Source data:
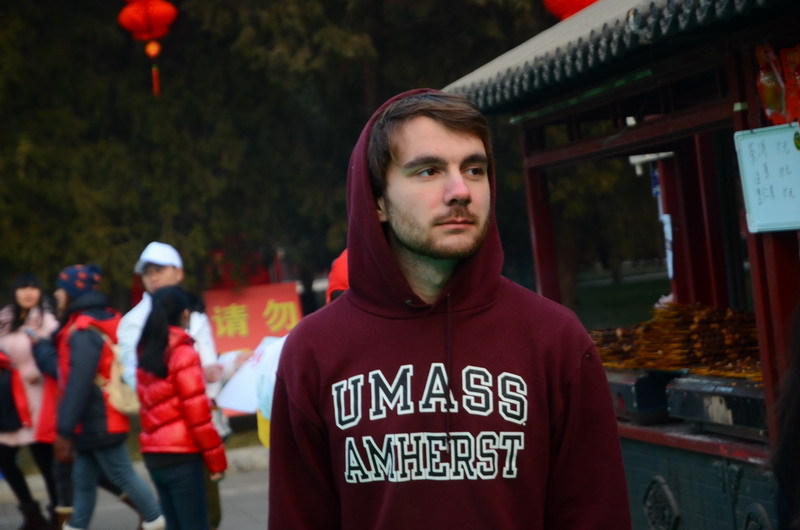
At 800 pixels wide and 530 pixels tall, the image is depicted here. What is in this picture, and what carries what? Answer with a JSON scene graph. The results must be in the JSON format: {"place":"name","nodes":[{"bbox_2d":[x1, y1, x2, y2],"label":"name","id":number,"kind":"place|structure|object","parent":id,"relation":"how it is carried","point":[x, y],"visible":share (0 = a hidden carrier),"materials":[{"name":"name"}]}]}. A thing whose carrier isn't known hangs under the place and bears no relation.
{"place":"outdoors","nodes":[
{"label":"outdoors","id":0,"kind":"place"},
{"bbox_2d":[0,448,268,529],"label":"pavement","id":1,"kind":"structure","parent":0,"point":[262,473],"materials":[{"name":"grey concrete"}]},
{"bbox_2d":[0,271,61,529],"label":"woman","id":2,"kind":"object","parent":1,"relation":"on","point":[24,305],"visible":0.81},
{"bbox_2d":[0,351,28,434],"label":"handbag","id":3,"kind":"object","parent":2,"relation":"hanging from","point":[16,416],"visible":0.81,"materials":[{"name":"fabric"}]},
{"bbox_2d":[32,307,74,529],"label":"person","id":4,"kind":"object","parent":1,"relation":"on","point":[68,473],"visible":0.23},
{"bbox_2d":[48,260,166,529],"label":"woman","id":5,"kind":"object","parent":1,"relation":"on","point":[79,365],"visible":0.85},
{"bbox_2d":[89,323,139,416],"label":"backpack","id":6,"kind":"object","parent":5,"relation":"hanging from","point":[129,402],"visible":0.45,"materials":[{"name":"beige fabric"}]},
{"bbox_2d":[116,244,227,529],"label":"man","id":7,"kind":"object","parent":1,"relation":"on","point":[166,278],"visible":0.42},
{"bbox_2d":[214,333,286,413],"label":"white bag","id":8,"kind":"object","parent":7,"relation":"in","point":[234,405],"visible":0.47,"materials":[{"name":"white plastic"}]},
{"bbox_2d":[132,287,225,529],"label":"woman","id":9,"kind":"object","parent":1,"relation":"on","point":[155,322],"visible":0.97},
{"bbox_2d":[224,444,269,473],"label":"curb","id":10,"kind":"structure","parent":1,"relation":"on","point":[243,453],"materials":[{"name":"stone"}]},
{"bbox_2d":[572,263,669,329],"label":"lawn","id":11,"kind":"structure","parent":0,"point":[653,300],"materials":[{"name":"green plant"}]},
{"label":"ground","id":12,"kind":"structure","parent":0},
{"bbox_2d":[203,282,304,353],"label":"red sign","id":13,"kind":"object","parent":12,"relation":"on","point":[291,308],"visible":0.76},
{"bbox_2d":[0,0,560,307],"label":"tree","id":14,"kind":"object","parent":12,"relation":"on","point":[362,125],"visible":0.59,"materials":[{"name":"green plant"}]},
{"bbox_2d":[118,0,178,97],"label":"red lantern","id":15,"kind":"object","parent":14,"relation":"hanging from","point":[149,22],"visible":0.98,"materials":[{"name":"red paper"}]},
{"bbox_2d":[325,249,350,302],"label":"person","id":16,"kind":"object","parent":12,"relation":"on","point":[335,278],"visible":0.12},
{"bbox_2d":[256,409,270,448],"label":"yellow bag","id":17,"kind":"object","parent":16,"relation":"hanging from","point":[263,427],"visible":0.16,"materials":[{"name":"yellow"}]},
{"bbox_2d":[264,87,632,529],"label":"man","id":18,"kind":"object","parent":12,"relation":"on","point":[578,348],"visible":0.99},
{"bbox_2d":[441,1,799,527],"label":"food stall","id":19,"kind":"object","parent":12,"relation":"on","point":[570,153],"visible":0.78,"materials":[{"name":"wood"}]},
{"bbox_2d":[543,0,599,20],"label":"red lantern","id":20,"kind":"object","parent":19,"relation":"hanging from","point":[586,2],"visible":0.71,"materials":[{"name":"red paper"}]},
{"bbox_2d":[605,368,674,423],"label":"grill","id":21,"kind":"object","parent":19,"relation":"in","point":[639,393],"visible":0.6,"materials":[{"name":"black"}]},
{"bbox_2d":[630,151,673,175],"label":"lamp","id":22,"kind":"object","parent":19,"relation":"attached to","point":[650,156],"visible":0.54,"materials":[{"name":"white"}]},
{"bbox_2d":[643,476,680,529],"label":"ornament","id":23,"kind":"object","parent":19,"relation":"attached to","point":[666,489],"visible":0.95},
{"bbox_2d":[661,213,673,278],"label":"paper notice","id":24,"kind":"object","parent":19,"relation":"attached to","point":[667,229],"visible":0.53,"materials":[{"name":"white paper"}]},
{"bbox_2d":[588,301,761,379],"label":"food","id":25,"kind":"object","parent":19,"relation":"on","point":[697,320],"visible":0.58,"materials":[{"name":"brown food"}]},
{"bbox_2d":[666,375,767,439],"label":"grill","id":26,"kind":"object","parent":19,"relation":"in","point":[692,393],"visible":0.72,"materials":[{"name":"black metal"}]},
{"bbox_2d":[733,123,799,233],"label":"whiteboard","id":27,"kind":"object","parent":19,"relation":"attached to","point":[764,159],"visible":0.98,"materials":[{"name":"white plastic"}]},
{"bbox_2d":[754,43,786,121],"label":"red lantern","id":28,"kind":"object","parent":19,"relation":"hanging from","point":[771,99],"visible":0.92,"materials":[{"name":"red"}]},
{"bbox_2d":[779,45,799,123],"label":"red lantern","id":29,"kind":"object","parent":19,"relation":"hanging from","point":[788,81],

• **WHAT IS BEING ASKED**:
Leave the pictures out and print the records above exactly as they stand.

• **EXERCISE SOLUTION**:
At 800 pixels wide and 530 pixels tall, the image is depicted here. What is in this picture, and what carries what? Answer with a JSON scene graph. The results must be in the JSON format: {"place":"name","nodes":[{"bbox_2d":[x1, y1, x2, y2],"label":"name","id":number,"kind":"place|structure|object","parent":id,"relation":"how it is carried","point":[x, y],"visible":share (0 = a hidden carrier),"materials":[{"name":"name"}]}]}. A thing whose carrier isn't known hangs under the place and bears no relation.
{"place":"outdoors","nodes":[
{"label":"outdoors","id":0,"kind":"place"},
{"bbox_2d":[0,448,268,529],"label":"pavement","id":1,"kind":"structure","parent":0,"point":[262,473],"materials":[{"name":"grey concrete"}]},
{"bbox_2d":[0,271,61,529],"label":"woman","id":2,"kind":"object","parent":1,"relation":"on","point":[24,305],"visible":0.81},
{"bbox_2d":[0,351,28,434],"label":"handbag","id":3,"kind":"object","parent":2,"relation":"hanging from","point":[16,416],"visible":0.81,"materials":[{"name":"fabric"}]},
{"bbox_2d":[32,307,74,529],"label":"person","id":4,"kind":"object","parent":1,"relation":"on","point":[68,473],"visible":0.23},
{"bbox_2d":[48,260,166,529],"label":"woman","id":5,"kind":"object","parent":1,"relation":"on","point":[79,365],"visible":0.85},
{"bbox_2d":[89,323,139,416],"label":"backpack","id":6,"kind":"object","parent":5,"relation":"hanging from","point":[129,402],"visible":0.45,"materials":[{"name":"beige fabric"}]},
{"bbox_2d":[116,244,227,529],"label":"man","id":7,"kind":"object","parent":1,"relation":"on","point":[166,278],"visible":0.42},
{"bbox_2d":[214,333,286,413],"label":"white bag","id":8,"kind":"object","parent":7,"relation":"in","point":[234,405],"visible":0.47,"materials":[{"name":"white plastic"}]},
{"bbox_2d":[132,287,225,529],"label":"woman","id":9,"kind":"object","parent":1,"relation":"on","point":[155,322],"visible":0.97},
{"bbox_2d":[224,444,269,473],"label":"curb","id":10,"kind":"structure","parent":1,"relation":"on","point":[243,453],"materials":[{"name":"stone"}]},
{"bbox_2d":[572,263,669,329],"label":"lawn","id":11,"kind":"structure","parent":0,"point":[653,300],"materials":[{"name":"green plant"}]},
{"label":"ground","id":12,"kind":"structure","parent":0},
{"bbox_2d":[203,282,304,353],"label":"red sign","id":13,"kind":"object","parent":12,"relation":"on","point":[291,308],"visible":0.76},
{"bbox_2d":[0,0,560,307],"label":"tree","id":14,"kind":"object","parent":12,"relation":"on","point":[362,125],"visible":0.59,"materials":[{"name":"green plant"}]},
{"bbox_2d":[118,0,178,97],"label":"red lantern","id":15,"kind":"object","parent":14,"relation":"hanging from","point":[149,22],"visible":0.98,"materials":[{"name":"red paper"}]},
{"bbox_2d":[325,249,350,302],"label":"person","id":16,"kind":"object","parent":12,"relation":"on","point":[335,278],"visible":0.12},
{"bbox_2d":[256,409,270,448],"label":"yellow bag","id":17,"kind":"object","parent":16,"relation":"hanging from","point":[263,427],"visible":0.16,"materials":[{"name":"yellow"}]},
{"bbox_2d":[264,87,632,529],"label":"man","id":18,"kind":"object","parent":12,"relation":"on","point":[578,348],"visible":0.99},
{"bbox_2d":[441,1,799,527],"label":"food stall","id":19,"kind":"object","parent":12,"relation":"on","point":[570,153],"visible":0.78,"materials":[{"name":"wood"}]},
{"bbox_2d":[543,0,599,20],"label":"red lantern","id":20,"kind":"object","parent":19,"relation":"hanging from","point":[586,2],"visible":0.71,"materials":[{"name":"red paper"}]},
{"bbox_2d":[605,368,674,423],"label":"grill","id":21,"kind":"object","parent":19,"relation":"in","point":[639,393],"visible":0.6,"materials":[{"name":"black"}]},
{"bbox_2d":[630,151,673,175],"label":"lamp","id":22,"kind":"object","parent":19,"relation":"attached to","point":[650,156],"visible":0.54,"materials":[{"name":"white"}]},
{"bbox_2d":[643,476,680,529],"label":"ornament","id":23,"kind":"object","parent":19,"relation":"attached to","point":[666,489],"visible":0.95},
{"bbox_2d":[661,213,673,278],"label":"paper notice","id":24,"kind":"object","parent":19,"relation":"attached to","point":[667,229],"visible":0.53,"materials":[{"name":"white paper"}]},
{"bbox_2d":[588,301,761,379],"label":"food","id":25,"kind":"object","parent":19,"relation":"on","point":[697,320],"visible":0.58,"materials":[{"name":"brown food"}]},
{"bbox_2d":[666,375,767,439],"label":"grill","id":26,"kind":"object","parent":19,"relation":"in","point":[692,393],"visible":0.72,"materials":[{"name":"black metal"}]},
{"bbox_2d":[733,123,799,233],"label":"whiteboard","id":27,"kind":"object","parent":19,"relation":"attached to","point":[764,159],"visible":0.98,"materials":[{"name":"white plastic"}]},
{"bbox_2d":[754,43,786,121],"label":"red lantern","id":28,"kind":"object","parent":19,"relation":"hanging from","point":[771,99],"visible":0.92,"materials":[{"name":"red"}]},
{"bbox_2d":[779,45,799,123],"label":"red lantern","id":29,"kind":"object","parent":19,"relation":"hanging from","point":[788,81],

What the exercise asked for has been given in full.